##### Records shown

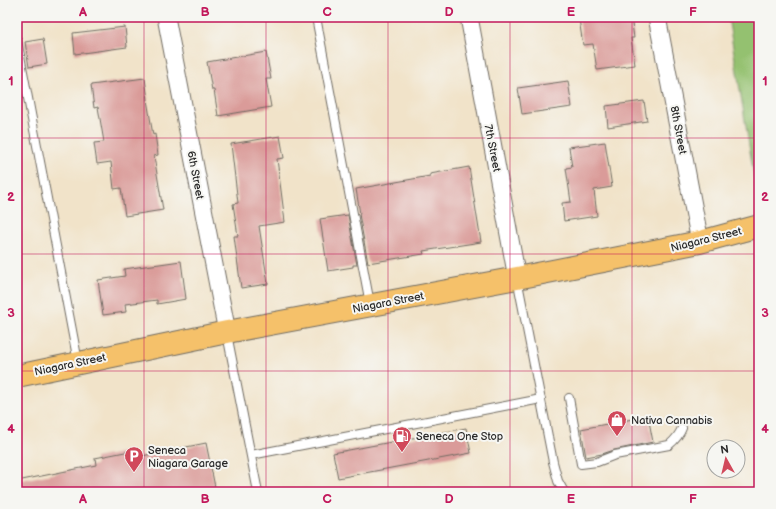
<svg xmlns="http://www.w3.org/2000/svg" width="776" height="509" viewBox="0 0 776 509" font-family="'Balsamiq Sans',sans-serif">
  <style>
    .green { fill: #94c170; stroke: #60764e }
    .building { fill: #da9b99 }
    .lines { fill: none; stroke-linecap: round; stroke-linejoin: round }
    .service-casing { stroke: #706b62; stroke-width: 10 }
    .minor-casing { stroke: #706b62; stroke-width: 19 }
    .trunk-casing { stroke: #706b62; stroke-width: 24 }
    .service { stroke: #fff; stroke-width: 8 }
    .minor { stroke: #fff; stroke-width: 17 }
    .trunk { stroke: #f5c16b; stroke-width: 22 }
    .grid { fill: none; stroke: #c2185b; stroke-width: 1; stroke-opacity: 0.55 }
    .labels { text-anchor: middle; stroke-width: 4; stroke-linejoin: round; paint-order: stroke }
    .street-label { font-size: 11px; fill: #2b2b2b; stroke: #f6f6f2 }
    .poi-label { font-size: 11px; fill: #2b2b2b; stroke: #f6f6f2; text-anchor: start }
    .neatline { fill: none; stroke: #c2185b; stroke-width: 1.5 }
    .grid-label { font-size: 13px; text-anchor: middle; font-weight: bold; fill: #c2185b }
  </style>
  <rect width="100%" height="100%" fill="#f6f6f2"/>
  <filter id="ink" filterUnits="userSpaceOnUse"><feTurbulence type="fractalNoise" baseFrequency=".025" numOctaves="2"/><feDisplacementMap in="SourceGraphic" scale="8" xChannelSelector="R" yChannelSelector="G"/><feConvolveMatrix kernelMatrix="1 2 1 2 8 2 1 2 1" color-interpolation-filters="sRGB"/></filter>
  <filter id="wash" filterUnits="userSpaceOnUse"><feTurbulence type="fractalNoise" baseFrequency=".012" numOctaves="4" result="noise"/><feDisplacementMap in="SourceGraphic" scale="16" xChannelSelector="R" yChannelSelector="G"/><feGaussianBlur stdDeviation="0.9" result="paint"/><feColorMatrix in="noise" values="0 0 0 0 0 0 0 0 0 0 0 0 0 0 0 0 0 1.4 0 .05"/><feComposite in="paint" operator="in"/></filter>
  <g filter="url(#wash)">
    <rect width="100%" height="100%" fill="#f1e3c9"/>
    <path class="green" d="M 728,17 L 759,17 L 759,187 L 756,188 Z"/>
    <g id="blocks">
      <path class="building" d="M 593,17 L 631,17 L 634,38 L 631,38 L 635,65 L 597,70 L 593,44 L 583,45 L 579,19 Z
        M 125,27 L 127,47 L 75,54 L 73,33 Z
        M 43,39 L 47,64 L 29,67 L 25,42 Z
        M 266,52 L 271,79 L 266,79 L 271,107 L 218,116 L 214,90 L 212,90 L 207,62 Z
        M 145,78 L 148,100 L 147,100 L 153,135 L 155,134 L 158,155 L 154,156 L 163,210 L 125,216 L 121,188 L 114,189 L 111,162 L 97,164 L 94,143 L 104,142 L 98,107 L 94,108 L 91,85 Z
        M 568,81 L 572,107 L 522,114 L 518,88 Z
        M 644,101 L 647,121 L 608,127 L 606,106 Z
        M 280,136 L 284,158 L 277,159 L 285,222 L 259,226 L 268,284 L 241,288 L 234,236 L 238,236 L 233,204 L 238,203 L 231,144 Z
        M 605,142 L 612,187 L 594,190 L 597,216 L 564,221 L 562,203 L 571,202 L 566,168 L 572,167 L 569,147 Z
        M 469,167 L 481,242 L 423,251 L 424,254 L 368,263 L 359,214 L 360,214 L 356,189 L 430,176 L 430,174 Z
        M 348,215 L 357,265 L 353,265 L 353,267 L 328,271 L 320,219 Z
        M 181,261 L 186,299 L 157,304 L 157,300 L 125,304 L 126,312 L 103,315 L 98,280 L 125,276 L 124,269 Z
        M 648,416 L 653,442 L 614,450 L 602,454 L 586,457 L 581,429 Z
        M 466,428 L 471,453 L 338,478 L 333,453 Z
        M 206,443 L 216,492 L 17,492 L 17,481 L 96,465 L 95,458 L 130,451 L 132,458 Z"/>
    </g>
  </g>
  <g filter="url(#ink)">
    <use href="#blocks" fill-opacity="0" stroke="#706b62" stroke-width="1"/>
    <g class="lines">
      <defs>
        <path id="service" d="M 316,17 L 370,304
          M 17,40 L 78,362
          M 517,278 L 553,462 L 558,481 L 564,492
          M 227,334 L 258,492
          M 569,398 L 581,464 L 597,462 L 615,455 L 669,445 C 675,440 679,436 682,428
          M 251,455 L 541,399"/>
        <path id="minor" d="M 166,17 L 227,332
          M 469,17 L 517,278
          M 657,17 L 700,242"/>
        <path id="trunk" d="M 17,376 L 227,332 L 517,278 L 700,242 L 759,226"/>
      </defs>
      <use href="#service" class="service-casing"/>
      <use href="#minor" class="minor-casing"/>
      <use href="#trunk" class="trunk-casing"/>
      <use href="#service" class="service"/>
      <use href="#minor" class="minor"/>
      <use href="#trunk" class="trunk"/>
    </g>
  </g>
  <path class="grid" d="M 144,17 L 144,492M 266,17 L 266,492M 388,17 L 388,492M 510,17 L 510,492M 632,17 L 632,492M 17,138 L 759,138M 17,254 L 759,254M 17,371 L 759,371"/>
  <defs>
    <symbol id="shop-pin" viewBox="-11 -11 22 30"><path d="M0 17L-7.5 6A9.5 9.5 0 1 1 7.5 6Z" fill="#d1495b" stroke="#f6f6f2"/><path d="M-5-2.5h2.3a2.7 3.5 0 0 1 5.4 0H5L5.5 6h-11ZM-1.5-2.5h3a1.5 2.3 0 0 0-3 0Z" fill="#fff"/></symbol>
    <symbol id="fuel-pin" viewBox="-11 -11 22 30"><path d="M0 17L-7.5 6A9.5 9.5 0 1 1 7.5 6Z" fill="#d1495b" stroke="#f6f6f2"/><path d="M-5.5-6h7V0h2V4h1.3V-2.5L3-4.5l.8-.8L6-3V5H2.5V1h-1V6h-7ZM-4.2-4.7v3.2H.2V-4.7Z" fill="#fff"/></symbol>
    <symbol id="parking-pin" viewBox="-11 -11 22 30"><path d="M0 17L-7.5 6A9.5 9.5 0 1 1 7.5 6Z" fill="#d1495b" stroke="#f6f6f2"/><path d="M-3.5-5.5H1a3.5 3.5 0 0 1 0 7H-1V5.5H-3.5ZM-1-3.4V-.6H.8a1.4 1.4 0 0 0 0-2.8Z" fill="#fff"/></symbol>
  </defs>
  <g fill-rule="evenodd">
    <use href="#shop-pin" x="606" y="409" width="22" height="30"/>
    <use href="#fuel-pin" x="391" y="425" width="22" height="30"/>
    <use href="#parking-pin" x="123" y="445" width="22" height="30"/>
  </g>
  <g class="labels">
    <g class="street-label">
      <text transform="translate(679 130) rotate(79)" y="4">8th Street</text>
      <text transform="translate(493 148) rotate(79)" y="4">7th Street</text>
      <text transform="translate(196 175) rotate(79)" y="4">6th Street</text>
      <text transform="translate(706 239) rotate(-14)" y="4">Niagara Street</text>
      <text transform="translate(388 302) rotate(-11)" y="4">Niagara Street</text>
      <text transform="translate(70 364) rotate(-12)" y="4">Niagara Street</text>
    </g>
    <g class="poi-label">
      <text x="631" y="424">Nativa Cannabis</text>
      <text x="416" y="440">Seneca One Stop</text>
      <text x="148" y="454">Seneca<tspan x="148" dy="13">Niagara Garage</tspan></text>
    </g>
  </g>
  <rect width="776" height="509" fill="none" stroke="#f6f6f2" stroke-width="44"/>
  <g transform="translate(726 459) rotate(352)"><circle r="19" fill="#f6f6f2" stroke="#a5a5a2"/>
  <path d="M0-3L7 15L0 10L-7 15Z" fill="#d1495b"/>
  <text y="-6" font-size="11" font-weight="bold" text-anchor="middle" fill="#2b2b2b">N</text>
  </g>
  <rect x="22" y="22" width="732" height="465" class="neatline"/>
  <g class="grid-label">
    <text x="83" y="16">A</text>
    <text x="205" y="16">B</text>
    <text x="327" y="16">C</text>
    <text x="449" y="16">D</text>
    <text x="571" y="16">E</text>
    <text x="693" y="16">F</text>
    <text x="11" y="85">1</text>
    <text x="765" y="85">1</text>
    <text x="11" y="201">2</text>
    <text x="765" y="201">2</text>
    <text x="11" y="317">3</text>
    <text x="765" y="317">3</text>
    <text x="11" y="433">4</text>
    <text x="765" y="433">4</text>
    <text x="83" y="503">A</text>
    <text x="205" y="503">B</text>
    <text x="327" y="503">C</text>
    <text x="449" y="503">D</text>
    <text x="571" y="503">E</text>
    <text x="693" y="503">F</text>
  </g>
</svg>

##########

- **What you have to do**:
If a line in the records holds the word "Seneca", count it, then give only the total.

- **Answer to this exercise**:
2